* [Exercise directions]
Write the records out again exactly as they read, dropping any picture they hold.

* [Dataset records]
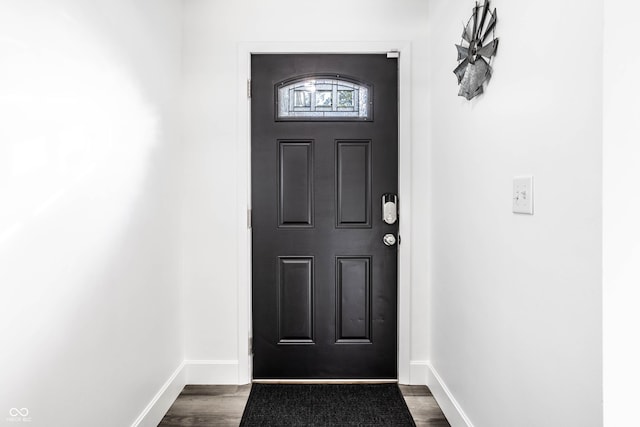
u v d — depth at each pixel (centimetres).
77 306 143
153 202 210
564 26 113
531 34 131
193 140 252
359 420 213
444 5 222
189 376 254
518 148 140
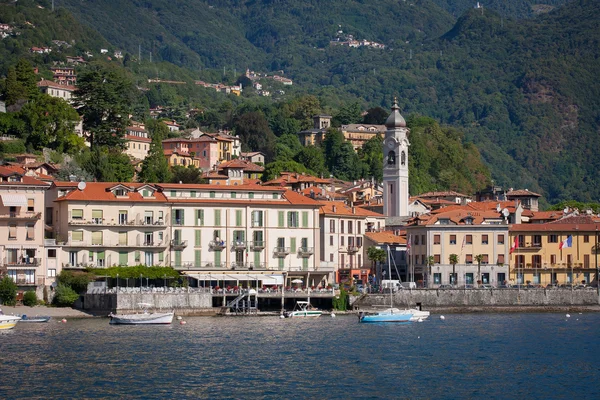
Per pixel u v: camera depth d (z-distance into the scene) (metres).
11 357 177.75
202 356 181.00
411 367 172.50
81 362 173.12
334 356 183.25
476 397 148.88
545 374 167.25
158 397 146.12
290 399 145.75
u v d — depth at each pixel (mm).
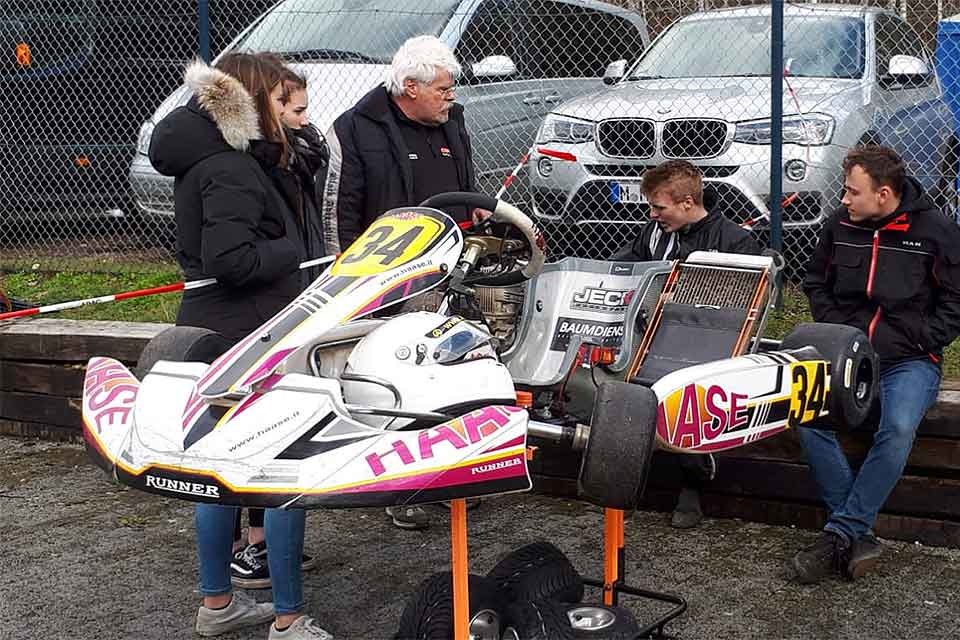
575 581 4023
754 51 7840
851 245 4719
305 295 3635
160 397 3424
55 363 6793
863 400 4047
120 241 8750
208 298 4348
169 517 5574
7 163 9000
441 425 3133
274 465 3088
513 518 5480
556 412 4191
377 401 3416
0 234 9047
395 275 3639
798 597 4512
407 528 5332
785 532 5176
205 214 4145
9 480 6168
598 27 8547
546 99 8352
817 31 7711
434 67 5062
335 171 5168
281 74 4340
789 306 6699
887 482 4547
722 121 7191
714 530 5230
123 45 8766
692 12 8297
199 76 4156
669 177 4805
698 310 4207
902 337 4637
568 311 4273
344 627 4355
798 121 7023
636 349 4215
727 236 4805
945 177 7219
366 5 8227
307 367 3566
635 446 3275
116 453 3328
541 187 7695
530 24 8305
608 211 7473
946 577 4652
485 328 4109
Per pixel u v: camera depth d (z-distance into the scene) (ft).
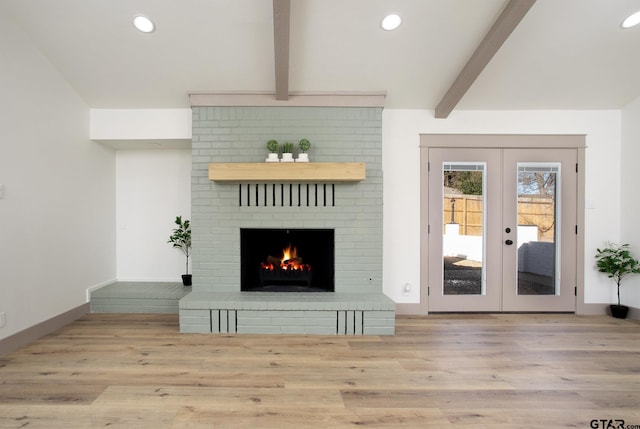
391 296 11.56
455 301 11.62
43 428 5.13
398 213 11.55
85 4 7.69
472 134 11.57
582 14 7.91
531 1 7.04
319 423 5.33
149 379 6.66
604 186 11.54
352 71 9.75
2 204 7.91
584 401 6.03
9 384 6.42
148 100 11.00
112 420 5.35
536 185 11.66
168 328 9.74
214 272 10.57
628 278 11.23
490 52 8.37
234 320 9.42
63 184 10.02
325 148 10.64
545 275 11.69
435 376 6.91
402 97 10.91
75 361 7.46
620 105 11.31
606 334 9.50
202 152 10.57
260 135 10.59
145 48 8.94
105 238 12.37
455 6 7.73
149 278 13.24
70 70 9.70
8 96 8.09
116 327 9.78
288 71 9.09
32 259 8.80
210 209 10.55
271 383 6.56
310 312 9.43
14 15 8.00
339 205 10.59
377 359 7.72
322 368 7.23
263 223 10.56
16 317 8.25
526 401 6.02
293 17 7.97
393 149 11.53
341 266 10.57
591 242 11.59
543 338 9.14
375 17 8.00
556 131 11.52
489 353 8.10
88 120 11.22
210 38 8.64
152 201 13.21
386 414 5.58
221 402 5.88
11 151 8.18
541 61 9.37
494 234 11.66
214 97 10.53
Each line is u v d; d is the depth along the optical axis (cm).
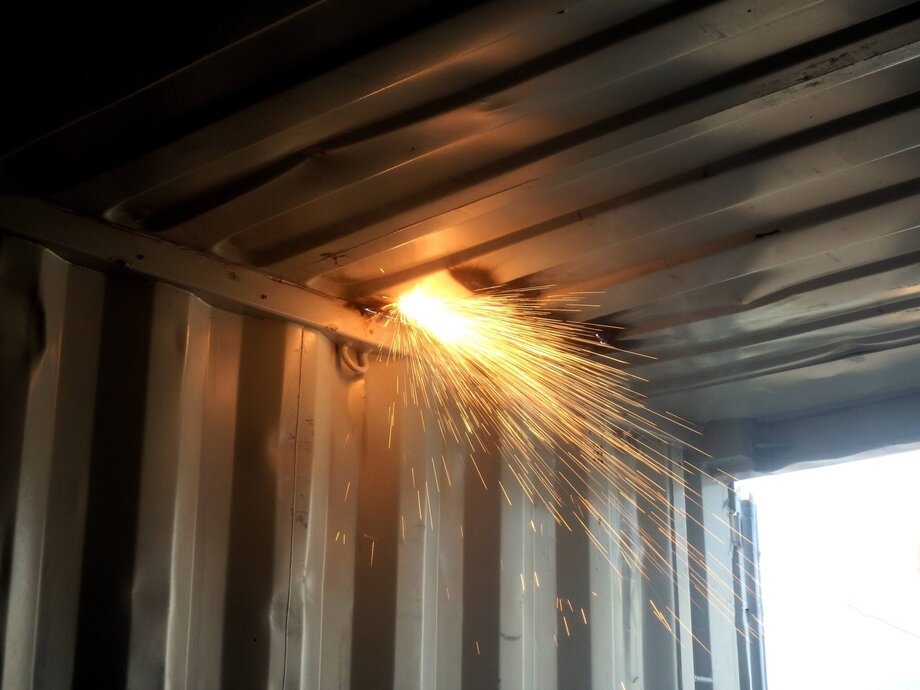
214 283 240
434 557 273
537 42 172
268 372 250
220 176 208
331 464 261
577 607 311
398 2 161
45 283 212
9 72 179
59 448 210
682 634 350
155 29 167
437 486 278
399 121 192
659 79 183
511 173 210
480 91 184
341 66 176
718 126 197
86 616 206
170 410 226
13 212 208
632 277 261
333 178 210
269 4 161
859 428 349
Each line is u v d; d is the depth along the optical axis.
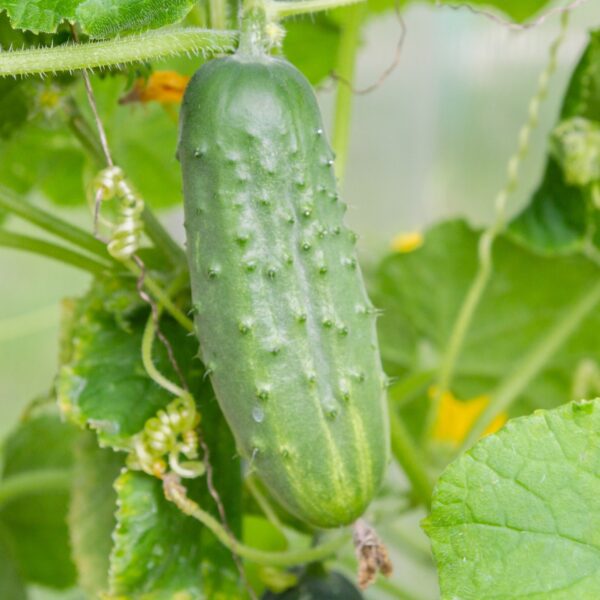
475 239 0.71
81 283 1.12
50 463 0.70
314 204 0.48
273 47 0.51
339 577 0.59
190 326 0.54
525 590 0.46
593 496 0.47
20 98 0.56
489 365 0.72
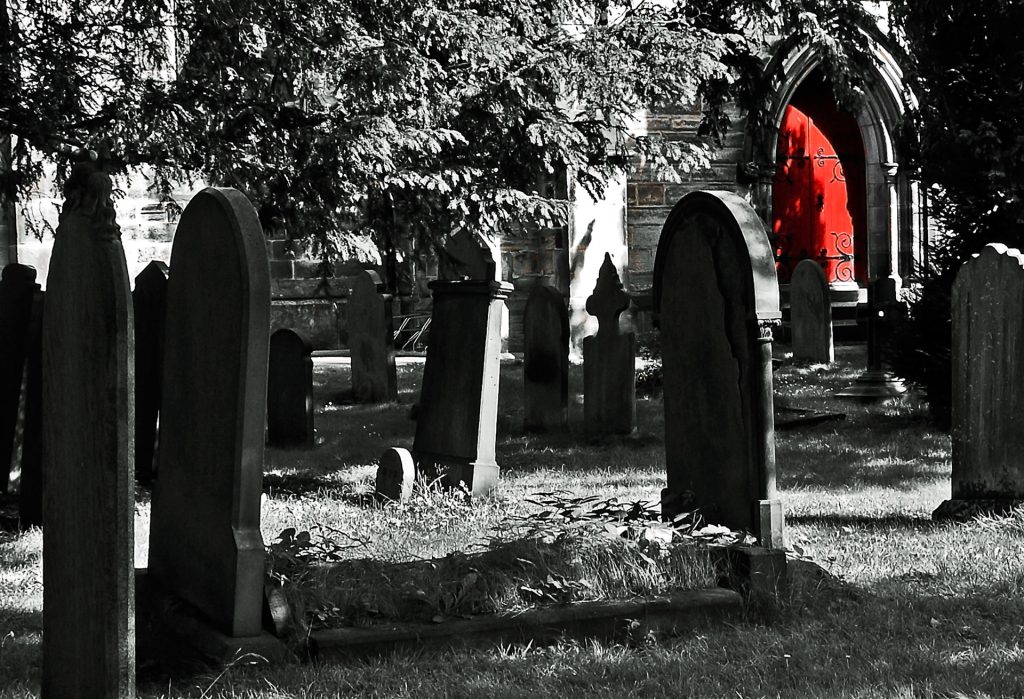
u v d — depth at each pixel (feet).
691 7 47.85
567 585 20.61
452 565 20.90
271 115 34.73
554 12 40.63
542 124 36.47
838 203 93.45
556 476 38.88
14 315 35.06
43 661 15.94
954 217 45.98
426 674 18.07
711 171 84.33
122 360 14.11
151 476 37.24
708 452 24.50
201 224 19.47
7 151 37.42
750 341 23.31
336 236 36.65
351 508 33.35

* [Result for this exercise]
u v d — depth at each pixel (centimetres).
77 306 143
153 202 210
564 26 113
531 34 131
193 140 252
359 420 213
444 5 222
189 376 254
518 148 140
Per pixel u v: camera depth d (z-distance into the scene) (metres).
11 357 177.75
202 356 181.00
411 367 172.50
81 362 173.12
334 356 183.25
476 397 148.88
545 374 167.25
158 397 146.12
290 399 145.75
u v d — depth at each pixel (mm).
575 581 4023
754 51 7840
851 245 4719
305 295 3635
160 397 3424
55 363 6793
863 400 4047
120 241 8750
208 298 4348
169 517 5574
7 163 9000
441 425 3133
274 465 3088
513 518 5480
556 412 4191
377 401 3416
0 234 9047
395 275 3639
798 597 4512
407 528 5332
785 532 5176
205 214 4145
9 480 6168
598 27 8547
546 99 8352
817 31 7711
434 67 5062
335 171 5168
281 74 4340
789 306 6699
887 482 4547
722 121 7191
714 530 5230
123 45 8766
692 12 8297
199 76 4156
669 177 4805
698 310 4207
902 337 4637
568 311 4273
344 627 4355
798 121 7023
636 349 4215
727 236 4805
945 177 7219
366 5 8227
307 367 3566
635 446 3275
116 453 3328
541 187 7695
530 24 8305
608 211 7473
946 577 4652
485 328 4109
Per pixel u v: camera depth d (z-distance into the scene) (ft).
391 296 11.56
455 301 11.62
43 428 5.13
398 213 11.55
85 4 7.69
472 134 11.57
582 14 7.91
531 1 7.04
319 423 5.33
149 379 6.66
604 186 11.54
352 71 9.75
2 204 7.91
584 401 6.03
9 384 6.42
148 100 11.00
112 420 5.35
536 185 11.66
168 328 9.74
214 272 10.57
628 278 11.23
490 52 8.37
234 320 9.42
63 184 10.02
325 148 10.64
545 275 11.69
435 376 6.91
402 97 10.91
75 361 7.46
620 105 11.31
606 334 9.50
202 152 10.57
260 135 10.59
145 48 8.94
105 238 12.37
455 6 7.73
149 278 13.24
70 70 9.70
8 96 8.09
116 327 9.78
288 71 9.09
32 259 8.80
210 209 10.55
271 383 6.56
310 312 9.43
14 15 8.00
339 205 10.59
377 359 7.72
322 368 7.23
263 223 10.56
16 317 8.25
526 401 6.02
293 17 7.97
393 149 11.53
341 266 10.57
591 242 11.59
543 338 9.14
375 17 8.00
556 131 11.52
489 353 8.10
88 120 11.22
210 38 8.64
152 201 13.21
386 414 5.58
221 402 5.88
11 151 8.18
541 61 9.37
494 234 11.66
214 97 10.53
Each line is u v d; d is the depth along the optical axis (cm).
214 283 240
434 557 273
537 42 172
268 372 250
220 176 208
331 464 261
577 607 311
398 2 161
45 283 212
9 72 179
59 448 210
682 634 350
155 29 167
437 486 278
399 121 192
659 79 183
511 173 210
480 91 184
341 66 176
718 126 197
86 616 206
170 410 226
13 212 208
632 277 261
333 178 210
269 4 161
859 428 349
Each line is u v d; d is the depth along the optical axis.
475 239 0.71
81 283 1.12
50 463 0.70
314 204 0.48
273 47 0.51
339 577 0.59
190 326 0.54
525 590 0.46
593 496 0.47
20 98 0.56
489 365 0.72
u v d — depth at each pixel (feet).
691 7 47.85
567 585 20.61
452 565 20.90
271 115 34.73
554 12 40.63
542 124 36.47
838 203 93.45
556 476 38.88
14 315 35.06
43 661 15.94
954 217 45.98
426 674 18.07
711 171 84.33
122 360 14.11
151 476 37.24
708 452 24.50
201 224 19.47
7 151 37.42
750 341 23.31
336 236 36.65
351 508 33.35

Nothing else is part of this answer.